The progressive Center for American Progress and the Justice Action Network, a bipartisan coalition advocating for criminal justice reform, got on board. Advocates for the clean slate proposal secured Republican lawmakers in Pennsylvania to sponsor legislation. The business community, state police, faith groups, the courts and even the Philadelphia Eagles football team also bought in.
"I like to think of it as building capital investment in your life," Dietrich said. "When you eliminate that barrier, there are so many more options in your life in so many different ways."
When will Utah's clean slate law take effect?
Among states other than Pennsylvania with laws on the books, Utah is the closest to having the system up and running.
The overwhelmingly Republican Utah Legislature unanimously passed a clean slate law in 2019, making it the second state in the country to automate the criminal record expungement process for people with certain misdemeanor offenses. The law allows those with nonviolent misdemeanors cases and infractions to have the records automatically sealed within three to seven years depending on the offense.
The Utah law was scheduled to take effect in May 2020 but the COVID-19 pandemic delayed the start date. The state is working with Code for America, a nonprofit organization that seeks to improve government services, to create a sophisticated computer program to identify eligible cases in the court system.
Sudbury now hopes the state will start clearing records by the end of the summer.
More than 200,000 Utahns have a record eligible for automatic expungement, according to preliminary estimates. When combined with nonconviction records, about 10% of all residents in the state would be in line for some form of relief.
The Utah legislation originally called for the state to notify people when their records were expunged. But because last known addresses in old court cases are unreliable, proponents of the bill decided against mailing sensitive information to likely the wrong place.
Instead, the state is creating a website for people to check their status. A public education campaign also is in the works
Derek Miller, president of the Salt Lake Chamber, said clean slate laws aren't just good for the economy, they're good for people.
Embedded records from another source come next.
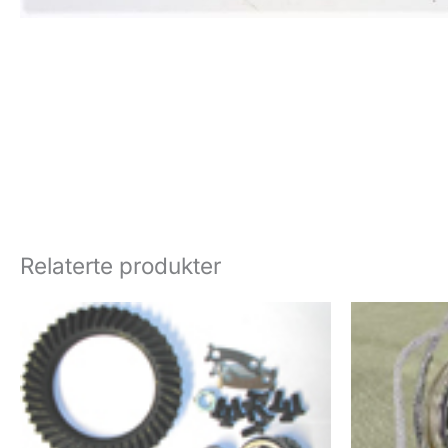
Relaterte produkter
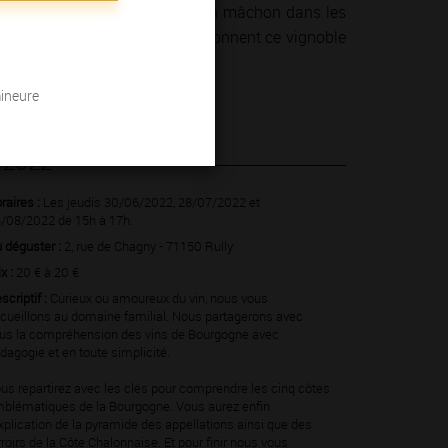
un concert dans un cellier, d’un mâchon dans les
 hommes et des femmes qui façonnent ce vignoble
mineure
t 2022
raires :
Les jeudis 30/06/2022, 28/07/2022 et
/08/2022 de 15h à 17h.
 déguster :
2, rue de Chagny - 71150 Rully
ix :
20 € à 20 €
scriptif :
Curieux ou amoureux du vin, nous vous
cueillons au domaine familial. Nous partagerons avec
us la compréhension des vins de Bourgogne avec
dagogie et en toute simplicité.
us repartirez avec les clés pour comprendre les cinq côtes
blématiques de la Bourgogne. Vous aurez enfin
explication de la pyramide des appellations ainsi que des
rroirs de la Côte Chalonnaise. Et pour finir nous vous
Utahns often ask Sudbury if they can check "no" on a job or housing application seeking criminal history once their record is legally expunged. The answer, she said, is yes.
Wright, a mother of two, said it's "pretty awesome" that she no longer has to check "yes" on that box. And, until recently, she wasn't aware of Utah's clean slate law.
"That is amazing," she said. "I bet that's going to help so many people. ... It's just a really good thing for people that do want to change."